Friday, January 13, 2006

A TV Story

The campaign to save Pierremont Park figures prominently in the local paper today, as protestors fight to against plans to build a new community centre, which will destroy many of the tree in the park.

One reader writes to tell me however that: “ At last week’s site meeting, which attracted fifty protestors, the media had been alerted and Radio Kent and BBC South East News turned up, but not Meridian News as promised. That afternoon one of the protest leaders received a call from Meridian apologising for their failure to arrive, and suggested that they might like to run the event again on Saturday just for Meridian. This the protesters did, and this became a minute plus slot on Meridian on Sunday 8th January, without mention of the missed site meeting, and putting only the one side of the story, as no one had invited the pro-community centre lobby to the specially run event on Saturday! If this isn’t an example of biased media coverage, then nothing is!”

Ed: Does anyone else know any more about this and would like to comment? Incidentally, there will be a Thanet Council planning meeting to decide its future next Wednesday at 7pm at the Council Chambers in Margate.


Anonymous said...

One wonders how many people the protestors really represent, and their value to the media as being anti-something, almost anything. Trust the council committees have more sense than to be swayed by shouting nimbys!

We shall see, no doubt.

James Maskell said...

Pierremont Park is something we all have an closeness to. I remember doing my AS Media Studies project at that park. I sat with friends eating fish and chips out at the large green. I also remember (many years ago) going into Renton House. It was a nice peaceful place to gather my thoughts.

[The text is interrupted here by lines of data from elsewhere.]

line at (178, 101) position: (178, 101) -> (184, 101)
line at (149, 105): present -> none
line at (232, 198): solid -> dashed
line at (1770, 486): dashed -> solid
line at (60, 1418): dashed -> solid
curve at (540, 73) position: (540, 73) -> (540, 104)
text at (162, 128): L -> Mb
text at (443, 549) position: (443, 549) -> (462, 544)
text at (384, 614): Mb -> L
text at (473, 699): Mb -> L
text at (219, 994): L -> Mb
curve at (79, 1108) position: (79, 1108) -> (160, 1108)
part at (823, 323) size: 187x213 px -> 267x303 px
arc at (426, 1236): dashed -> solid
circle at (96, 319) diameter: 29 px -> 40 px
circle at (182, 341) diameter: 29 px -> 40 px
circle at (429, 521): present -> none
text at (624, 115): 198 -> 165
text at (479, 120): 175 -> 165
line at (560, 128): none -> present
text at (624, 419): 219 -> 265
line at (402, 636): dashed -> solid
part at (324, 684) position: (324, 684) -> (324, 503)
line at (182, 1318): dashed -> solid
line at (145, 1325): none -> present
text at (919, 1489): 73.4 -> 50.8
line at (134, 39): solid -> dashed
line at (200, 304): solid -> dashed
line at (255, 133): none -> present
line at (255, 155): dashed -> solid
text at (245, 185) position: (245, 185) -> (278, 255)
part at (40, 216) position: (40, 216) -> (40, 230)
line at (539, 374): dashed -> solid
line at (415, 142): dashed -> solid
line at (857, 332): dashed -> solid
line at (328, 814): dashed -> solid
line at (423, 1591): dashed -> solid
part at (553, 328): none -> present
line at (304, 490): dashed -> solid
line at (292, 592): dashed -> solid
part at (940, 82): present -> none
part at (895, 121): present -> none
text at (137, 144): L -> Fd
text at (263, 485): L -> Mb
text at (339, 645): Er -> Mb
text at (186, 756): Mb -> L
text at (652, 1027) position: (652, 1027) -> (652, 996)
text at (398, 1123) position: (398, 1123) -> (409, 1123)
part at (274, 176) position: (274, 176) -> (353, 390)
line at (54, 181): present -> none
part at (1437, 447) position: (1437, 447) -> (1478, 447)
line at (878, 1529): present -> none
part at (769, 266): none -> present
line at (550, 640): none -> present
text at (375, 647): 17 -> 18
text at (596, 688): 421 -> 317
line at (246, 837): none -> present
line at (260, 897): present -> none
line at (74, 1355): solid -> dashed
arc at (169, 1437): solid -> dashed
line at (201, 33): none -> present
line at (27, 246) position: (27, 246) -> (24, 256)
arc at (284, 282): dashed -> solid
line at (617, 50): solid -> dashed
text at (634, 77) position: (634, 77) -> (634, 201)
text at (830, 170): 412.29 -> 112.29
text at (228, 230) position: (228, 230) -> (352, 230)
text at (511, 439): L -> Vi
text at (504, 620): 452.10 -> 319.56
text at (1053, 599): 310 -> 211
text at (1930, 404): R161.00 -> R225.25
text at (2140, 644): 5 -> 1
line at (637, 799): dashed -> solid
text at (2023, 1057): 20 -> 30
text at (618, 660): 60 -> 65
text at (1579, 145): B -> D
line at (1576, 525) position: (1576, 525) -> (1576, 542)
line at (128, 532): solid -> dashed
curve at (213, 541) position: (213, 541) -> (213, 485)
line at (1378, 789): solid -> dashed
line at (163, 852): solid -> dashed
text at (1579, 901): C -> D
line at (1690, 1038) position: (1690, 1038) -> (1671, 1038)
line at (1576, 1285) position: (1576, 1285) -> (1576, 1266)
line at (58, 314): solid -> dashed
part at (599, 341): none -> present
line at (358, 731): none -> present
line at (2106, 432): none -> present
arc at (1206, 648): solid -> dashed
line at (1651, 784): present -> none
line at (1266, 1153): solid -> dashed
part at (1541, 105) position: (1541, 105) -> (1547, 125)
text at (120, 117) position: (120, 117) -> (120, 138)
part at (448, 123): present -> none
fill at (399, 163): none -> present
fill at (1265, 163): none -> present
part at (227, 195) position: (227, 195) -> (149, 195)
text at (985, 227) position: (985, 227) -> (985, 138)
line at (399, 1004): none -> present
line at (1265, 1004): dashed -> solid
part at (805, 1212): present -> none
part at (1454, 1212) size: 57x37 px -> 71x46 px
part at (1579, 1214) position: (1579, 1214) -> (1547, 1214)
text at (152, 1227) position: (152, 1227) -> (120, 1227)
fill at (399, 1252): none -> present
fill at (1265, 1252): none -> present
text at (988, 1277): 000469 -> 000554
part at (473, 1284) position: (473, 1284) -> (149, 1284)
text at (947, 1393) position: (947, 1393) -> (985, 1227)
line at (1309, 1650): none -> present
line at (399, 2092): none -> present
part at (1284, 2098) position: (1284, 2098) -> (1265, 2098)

Im certain the Councillors will treat this with the seriousness it deserves and come up with the right decision.

Anonymous said...

The plans for the park, whilst still controversial, do not destroy all that it has been. The current plans are much better and less damaging than the original ones were, and this is wholly due to the action of the protestors. The agony of decision now is if the hall is still too big and should be reduced to the footprint of the original park hall. The dilemma, if that happens the centre will not be big enough to cope with all the predicted demand.There are not many alternative site in central Broadstairs, but one, at the Memorial Recreation Ground has not been as fully explored as using the park. That is a real source of annoyance to objectors.